Take Them to the Place You Love (Which Pretty Much Everyone Else Loves Too)

Conz Preti, writer and journalist

family at walt disney world with mickey and minnie mouse
Preti (center, holding her son) and family, plus Mickey and Minnie, at Disney World, 2018. Courtesy of Conz Preti

I grew up hearing stories from my parents about our first trip to Disney World. I was only a year old when it happened, but they took copious photos to immortalize the occasion. There's one of the three of us, me in a stroller, in front of a Mickey- and Minnie-decorated Christmas tree. I've looked at it so much that it's burned into my brain.

I grew up in Argentina, and visiting the U.S. was a big deal, in terms of both money and logistics, but also just psychologically. Even though I was raised in big cities, arriving stateside always blew my child mind. That was multiplied exponentially at Disney. We visited many times. And as cliché as it might sound, my trips there with my parents are some of the happiest memories I have. When I visit as an adult, it's as if I'm transported back in time, once again a little girl in awe.

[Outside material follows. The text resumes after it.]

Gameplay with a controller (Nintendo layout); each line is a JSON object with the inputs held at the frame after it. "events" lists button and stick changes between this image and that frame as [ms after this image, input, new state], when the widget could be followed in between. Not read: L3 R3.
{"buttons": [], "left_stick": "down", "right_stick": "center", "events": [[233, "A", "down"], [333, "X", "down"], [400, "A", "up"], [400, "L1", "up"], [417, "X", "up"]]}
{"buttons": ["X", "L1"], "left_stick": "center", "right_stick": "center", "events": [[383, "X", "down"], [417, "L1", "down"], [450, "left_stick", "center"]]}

As a result, I'd always dreamed of taking my own kids to Disney, giving them a chance to make similar memories. And it would be a lot easier for me than it was for my parents. I now live in the United States and am married to an American man who not only swept me off my feet but also introduced me to every bit of American culture of which I'd been unaware: cornhole, Field of Dreams, the Pittsburgh Pirates. When our first child was born in 2017, I knew we'd make the trip as soon as we could.

There came a day when I just couldn't wait anymore. So, on a whim, on probably the busiest weekend ever, while my parents were visiting from abroad, I took the entire gang to Disney World. Everyone kept telling us that our son, who was 1 1/2 then, wouldn't remember any of it, and he wasn't going to be able to go on most rides. But they were missing the point. I wanted to see my parents with my baby in a place that meant so much to them, and to me. We had a blast, and looking at the photos fills me with the same joy I felt while gazing at the ones from my own childhood. In one, which I keep on my desk, the five of us pose with Mickey and Minnie. We all look so happy, each for different reasons: my son for meeting the characters, my parents and husband for seeing him so thrilled. And me for making this trip happen with everyone included. I had twin girls in March 2020, and once we get back to traveling, I know where we're going first. I've got my Minnie ears ready to go.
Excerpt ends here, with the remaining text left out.